According to research from Make it British (MIB), 50% of UK fashion and textiles manufacturers reported an increase in new business enquiries linked to the ongoing impact of the coronavirus. 

Surveying 100 of its members, MIB also found that 35% of the UK manufacturers surveyed said their own supply chains had been disrupted, as many of their raw materials come from China or Italy. 

The manufacturers surveyed reported that products such as summer dresses and swimwear were being ordered, as well as the raw materials for winter garments, such as wool yarn and cloth, with sewing factories also being asked to make face masks.

“Whilst the increase in enquires for manufacturers is good news, many are cautious of taking on lots of new customers. They fear that the work will be taken away from them again, once the Chinese factories reopen,” said MIB. 

“They have had their fingers burnt in the past by retailers looking for a quick fix to supply chain issues and turning to UK manufacturers for a solution, often expecting to be given the same cost prices as they were paying the Chinese factories.”

Kate Hills, CEO of Make it British, commented: “Coronavirus is causing chaos for big retailers and their supply chains, as many factories in China remain largely closed, where a large proportion of the world’s fashion brands are made.  

“A lot of retailers are worried they’ll have no stock in their stores soon because so much comes from the Far East now, particularly in textiles.  They’re urgently looking at how they can plug gaps for products that are due on shelves in as little as eight weeks. And that’s where UK manufacturers can offer a solution.”

The coronavirus could be the turning point that UK manufacturers need to make people realise that sourcing closer to home is a better option, explained MIB, and some of the manufacturers surveyed added that they felt the government should be doing more to help protect the UK manufacturing base. 

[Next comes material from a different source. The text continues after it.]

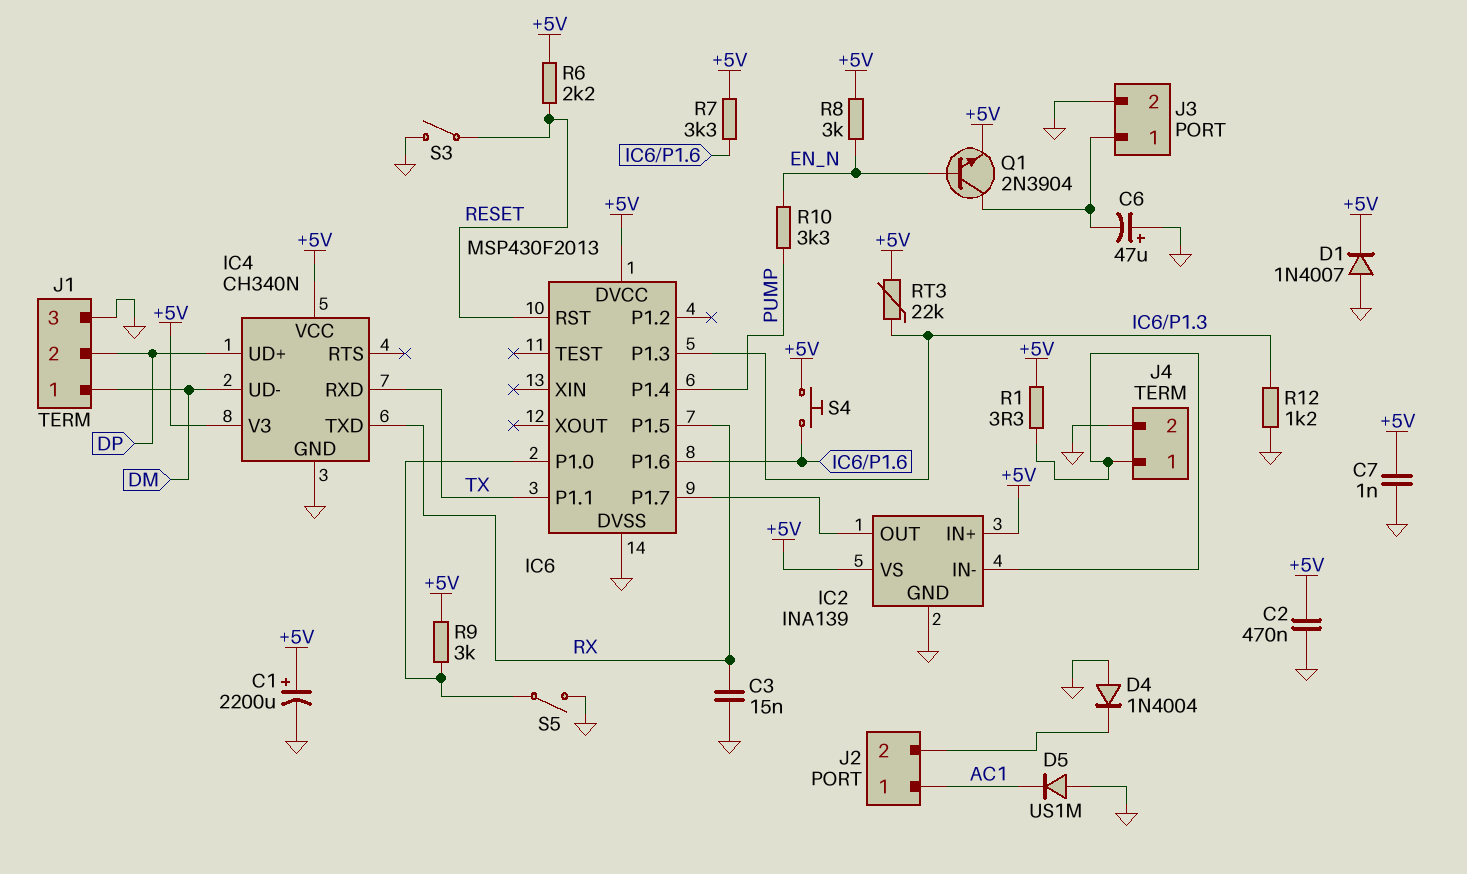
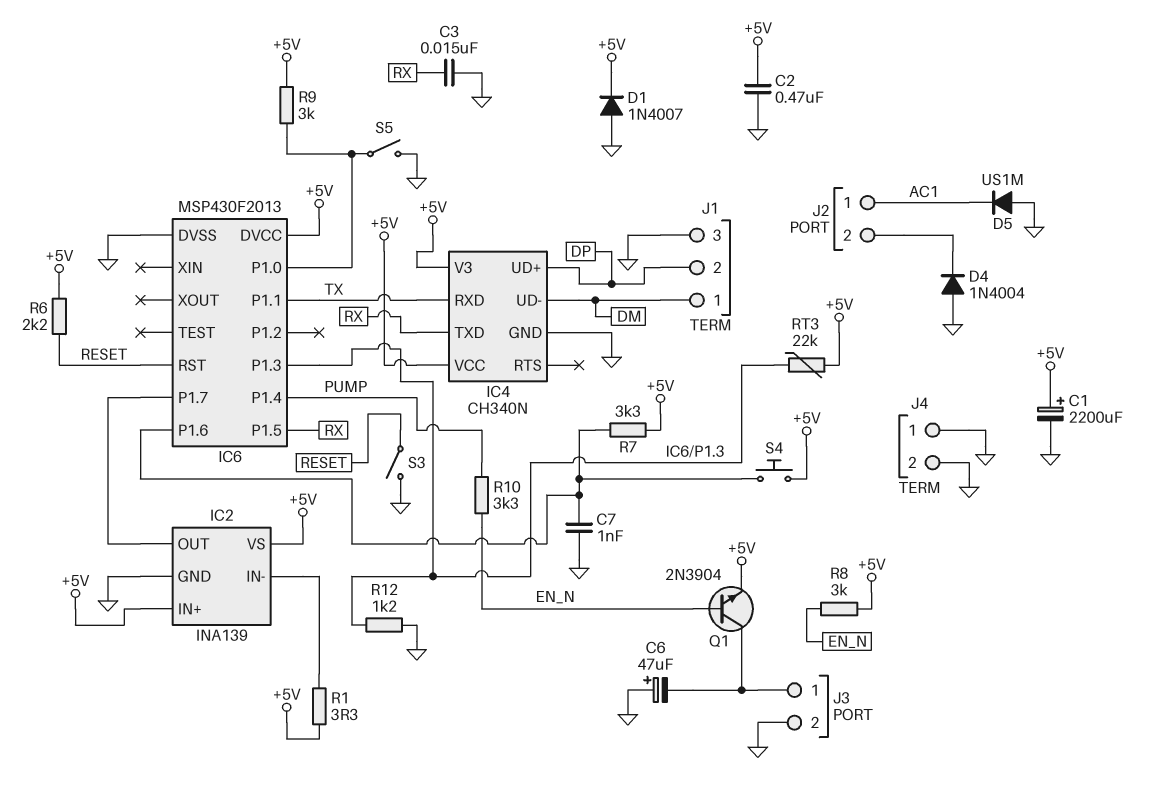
C7: 1nF (+5V, GND) -> 1nF (GND, IC6/P1.6)
J4 pin 1: IC2/IN- -> GND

“The spread of the coronavirus is happening fast, and there is no doubt more disruption is to come. But if there is one bitter sweet outcome to the tragic situation, it is that this might just be the wake-up call that the industry needs to relook at the wonderful manufacturers that we have closer to home,” added Kate. 

Alkesh Kapadia of Barcode Design explained how a lot of UK manufacturers are relying on imported fabrics. He said: “The impact is growing and the price of the raw materials has gone up by 4% already. The UK fabric manufacturers will get busy, but they will have to source yarns from different countries and that may affect the prices too.” 

Brands that manufacture locally and source their raw materials from the UK are in a much better position, reports MIB. 

“When the whole supply chain is local, and is not reliant on crossing borders, it is much less vulnerable when something like this happens.”

“We’re relieved that we manufacture in the UK, and use UK suppliers wherever possible. I would be extremely worried if I outsourced to China,” commented Steff McGraph of Something Wicked. 

Jenny Holloway of Fashion Enter, a social enterprise garment factory in London, described the coronavirus as a “dual-edge sword”. She said: “There’s been a spike in sampling, and we have opened two new accounts for bulk production almost immediately, but the downside has been yarn supplies. 

“This in turn has created a further opportunity with retailers panic-buying stock fabrics, which is then coming to the UK manufacturers. Many knitters had bulk yarns in reserves. However, these stocks are going to run out…so what then?

“Surely this all points to a new type of collaboration between retailers and manufacturers, and not before time. We are already aware of one retailer giving shares to their supply base binding them together. It’s a start, but there’s a long way to go yet.” 

Kate added that she was not surprised there have been more inquiries to UK manufacturers as a result of the coronavirus, but with many manufacturers relying on imported raw materials, she thinks we will start to see everyone in the textile industry negatively impacted at some point.

“The garment decoration industry relies on a lot of different components, many of which come from outside the UK – whether it be blank T-Shirts from China, or machinery from Italy. 

“To mitigate the long-term impacts of the virus on their supply chain, businesses need to ensure they have spread their risk across several countries – that might mean sourcing more from the UK than they have done of late.”